-- Opening Marker --

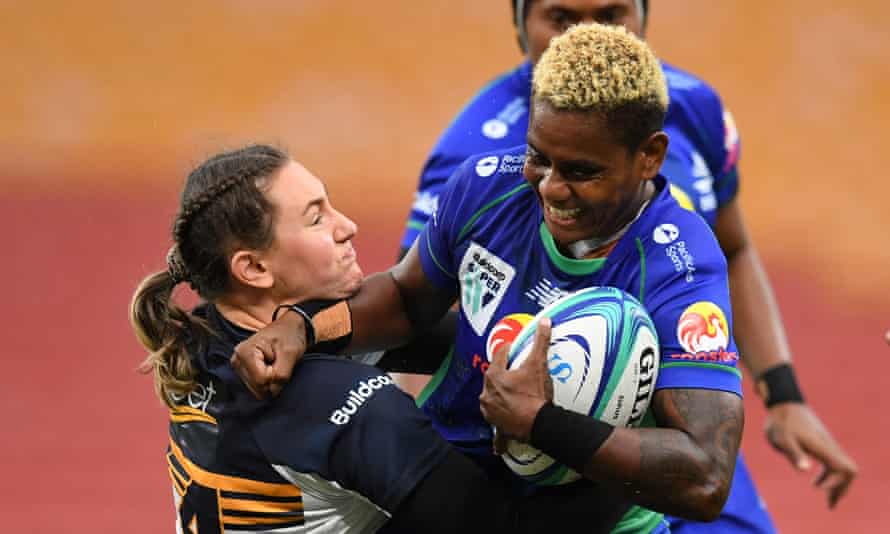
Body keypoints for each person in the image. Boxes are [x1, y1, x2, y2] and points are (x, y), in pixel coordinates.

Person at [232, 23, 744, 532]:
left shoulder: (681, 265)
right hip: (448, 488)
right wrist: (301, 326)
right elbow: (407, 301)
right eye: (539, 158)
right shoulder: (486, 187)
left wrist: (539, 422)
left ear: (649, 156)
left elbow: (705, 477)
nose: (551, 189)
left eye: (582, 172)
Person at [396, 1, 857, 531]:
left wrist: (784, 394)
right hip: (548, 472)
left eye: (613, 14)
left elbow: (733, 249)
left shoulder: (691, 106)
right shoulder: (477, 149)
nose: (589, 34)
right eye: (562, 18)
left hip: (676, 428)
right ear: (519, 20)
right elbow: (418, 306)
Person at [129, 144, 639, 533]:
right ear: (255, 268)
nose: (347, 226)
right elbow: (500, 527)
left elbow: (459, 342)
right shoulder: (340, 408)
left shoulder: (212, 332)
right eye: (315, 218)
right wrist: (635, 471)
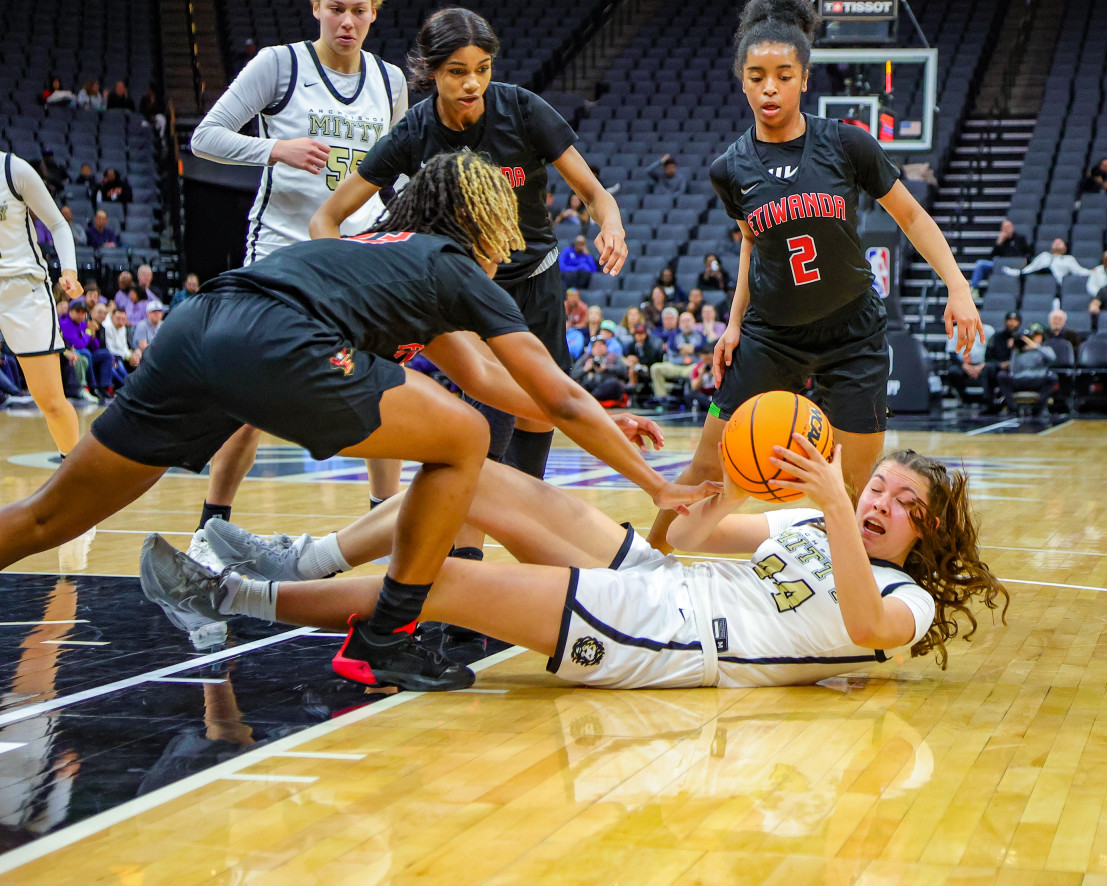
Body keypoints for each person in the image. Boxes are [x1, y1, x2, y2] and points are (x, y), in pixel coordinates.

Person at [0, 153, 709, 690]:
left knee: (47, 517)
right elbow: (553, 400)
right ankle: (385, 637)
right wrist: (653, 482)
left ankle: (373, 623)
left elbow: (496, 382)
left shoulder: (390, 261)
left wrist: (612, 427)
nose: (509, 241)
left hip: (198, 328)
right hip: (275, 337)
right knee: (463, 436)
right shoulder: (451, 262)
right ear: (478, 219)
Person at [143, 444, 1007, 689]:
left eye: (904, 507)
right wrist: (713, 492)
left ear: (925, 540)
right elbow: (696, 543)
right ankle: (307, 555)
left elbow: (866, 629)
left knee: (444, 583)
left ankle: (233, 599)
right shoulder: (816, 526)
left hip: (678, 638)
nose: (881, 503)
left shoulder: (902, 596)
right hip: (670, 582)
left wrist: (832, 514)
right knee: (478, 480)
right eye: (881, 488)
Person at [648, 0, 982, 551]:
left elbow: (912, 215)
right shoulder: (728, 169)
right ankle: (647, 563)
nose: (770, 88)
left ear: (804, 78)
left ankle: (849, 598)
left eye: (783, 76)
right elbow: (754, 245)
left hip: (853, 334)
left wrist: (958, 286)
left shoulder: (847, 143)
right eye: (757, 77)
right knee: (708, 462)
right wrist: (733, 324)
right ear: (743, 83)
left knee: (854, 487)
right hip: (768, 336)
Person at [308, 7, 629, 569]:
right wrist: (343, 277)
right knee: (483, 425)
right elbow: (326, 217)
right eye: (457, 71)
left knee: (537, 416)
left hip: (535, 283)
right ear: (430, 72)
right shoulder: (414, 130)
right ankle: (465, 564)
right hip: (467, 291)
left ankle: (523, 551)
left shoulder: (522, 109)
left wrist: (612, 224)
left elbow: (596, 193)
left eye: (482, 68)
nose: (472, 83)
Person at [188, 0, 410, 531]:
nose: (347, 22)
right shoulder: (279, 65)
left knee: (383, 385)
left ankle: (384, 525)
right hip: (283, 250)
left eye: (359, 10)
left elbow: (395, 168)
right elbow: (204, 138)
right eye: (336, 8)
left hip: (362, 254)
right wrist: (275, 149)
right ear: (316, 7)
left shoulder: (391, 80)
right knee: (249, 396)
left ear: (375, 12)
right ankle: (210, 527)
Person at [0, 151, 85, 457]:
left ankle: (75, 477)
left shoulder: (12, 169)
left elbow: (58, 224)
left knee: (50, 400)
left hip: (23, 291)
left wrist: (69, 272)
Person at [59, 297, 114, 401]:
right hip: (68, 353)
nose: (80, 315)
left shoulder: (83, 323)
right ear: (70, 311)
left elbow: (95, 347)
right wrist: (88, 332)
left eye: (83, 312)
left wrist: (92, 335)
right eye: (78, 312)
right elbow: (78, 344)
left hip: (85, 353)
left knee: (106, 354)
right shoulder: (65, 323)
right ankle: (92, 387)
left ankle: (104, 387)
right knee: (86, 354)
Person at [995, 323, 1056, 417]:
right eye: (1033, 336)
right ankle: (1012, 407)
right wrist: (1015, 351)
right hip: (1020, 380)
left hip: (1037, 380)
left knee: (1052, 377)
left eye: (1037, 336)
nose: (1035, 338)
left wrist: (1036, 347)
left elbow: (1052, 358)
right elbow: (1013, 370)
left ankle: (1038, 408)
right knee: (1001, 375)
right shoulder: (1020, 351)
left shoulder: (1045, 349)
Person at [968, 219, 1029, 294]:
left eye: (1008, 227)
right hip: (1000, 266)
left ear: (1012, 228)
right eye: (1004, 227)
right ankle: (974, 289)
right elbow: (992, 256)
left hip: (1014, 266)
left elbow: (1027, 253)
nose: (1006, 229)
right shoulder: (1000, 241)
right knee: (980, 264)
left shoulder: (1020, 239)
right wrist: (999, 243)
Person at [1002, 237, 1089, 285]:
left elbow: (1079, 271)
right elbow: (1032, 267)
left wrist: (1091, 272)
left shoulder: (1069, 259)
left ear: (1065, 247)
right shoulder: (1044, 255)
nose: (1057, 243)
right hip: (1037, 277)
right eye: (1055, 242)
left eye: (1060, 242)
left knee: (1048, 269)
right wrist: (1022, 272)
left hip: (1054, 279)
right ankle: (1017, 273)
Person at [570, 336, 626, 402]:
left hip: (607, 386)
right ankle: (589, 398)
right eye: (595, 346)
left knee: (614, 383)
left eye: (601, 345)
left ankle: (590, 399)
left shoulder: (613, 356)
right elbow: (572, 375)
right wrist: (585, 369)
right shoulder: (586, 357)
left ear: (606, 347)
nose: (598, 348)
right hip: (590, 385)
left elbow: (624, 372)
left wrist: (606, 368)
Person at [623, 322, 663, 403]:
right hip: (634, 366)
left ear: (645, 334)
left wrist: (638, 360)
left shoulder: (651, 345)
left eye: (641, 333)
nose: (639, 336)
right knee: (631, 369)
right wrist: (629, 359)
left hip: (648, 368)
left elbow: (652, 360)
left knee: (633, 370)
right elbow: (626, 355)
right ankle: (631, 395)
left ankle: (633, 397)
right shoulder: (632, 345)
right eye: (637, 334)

-- Closing Marker --
-- Opening Marker --

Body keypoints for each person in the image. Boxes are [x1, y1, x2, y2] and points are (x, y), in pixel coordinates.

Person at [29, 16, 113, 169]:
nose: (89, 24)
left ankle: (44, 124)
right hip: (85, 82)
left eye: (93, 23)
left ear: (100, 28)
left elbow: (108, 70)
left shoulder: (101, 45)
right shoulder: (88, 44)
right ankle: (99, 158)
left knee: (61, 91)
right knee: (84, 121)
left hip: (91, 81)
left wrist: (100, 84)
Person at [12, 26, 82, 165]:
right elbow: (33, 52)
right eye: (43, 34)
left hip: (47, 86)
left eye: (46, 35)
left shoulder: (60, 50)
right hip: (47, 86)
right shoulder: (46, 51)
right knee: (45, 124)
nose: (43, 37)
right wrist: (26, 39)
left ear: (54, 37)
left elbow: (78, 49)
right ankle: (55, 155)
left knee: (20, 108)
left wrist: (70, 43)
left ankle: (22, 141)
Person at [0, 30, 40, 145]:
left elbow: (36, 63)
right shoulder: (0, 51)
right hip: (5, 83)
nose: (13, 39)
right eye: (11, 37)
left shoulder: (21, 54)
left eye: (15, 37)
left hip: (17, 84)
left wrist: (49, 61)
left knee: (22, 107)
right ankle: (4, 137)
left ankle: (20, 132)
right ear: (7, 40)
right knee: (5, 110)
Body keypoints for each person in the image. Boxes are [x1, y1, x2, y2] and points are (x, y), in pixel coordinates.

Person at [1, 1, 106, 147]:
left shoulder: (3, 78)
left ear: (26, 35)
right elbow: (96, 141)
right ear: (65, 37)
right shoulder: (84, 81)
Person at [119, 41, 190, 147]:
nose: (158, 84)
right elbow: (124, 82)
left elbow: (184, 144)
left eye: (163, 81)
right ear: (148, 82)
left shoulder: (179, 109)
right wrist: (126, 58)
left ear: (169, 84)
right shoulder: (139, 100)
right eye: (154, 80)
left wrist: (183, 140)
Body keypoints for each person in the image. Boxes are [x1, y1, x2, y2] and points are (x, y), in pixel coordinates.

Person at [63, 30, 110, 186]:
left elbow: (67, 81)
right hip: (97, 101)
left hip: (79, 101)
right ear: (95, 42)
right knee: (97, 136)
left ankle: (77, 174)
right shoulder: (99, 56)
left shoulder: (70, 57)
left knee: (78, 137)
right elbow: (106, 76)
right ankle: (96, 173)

-- Closing Marker --

### Work item
When you reach the line holding "left hip: (678, 638)" in the records above, begin reproducing exactly, stop after the line holding "left eye: (783, 76)", and output nothing else.

### Your response
left hip: (678, 638)
nose: (881, 503)
left shoulder: (902, 596)
right hip: (670, 582)
left wrist: (832, 514)
right knee: (478, 480)
right eye: (881, 488)
Person at [648, 0, 982, 551]:
left elbow: (912, 215)
right shoulder: (728, 169)
right ankle: (647, 563)
nose: (770, 88)
left ear: (804, 78)
left ankle: (849, 598)
left eye: (783, 76)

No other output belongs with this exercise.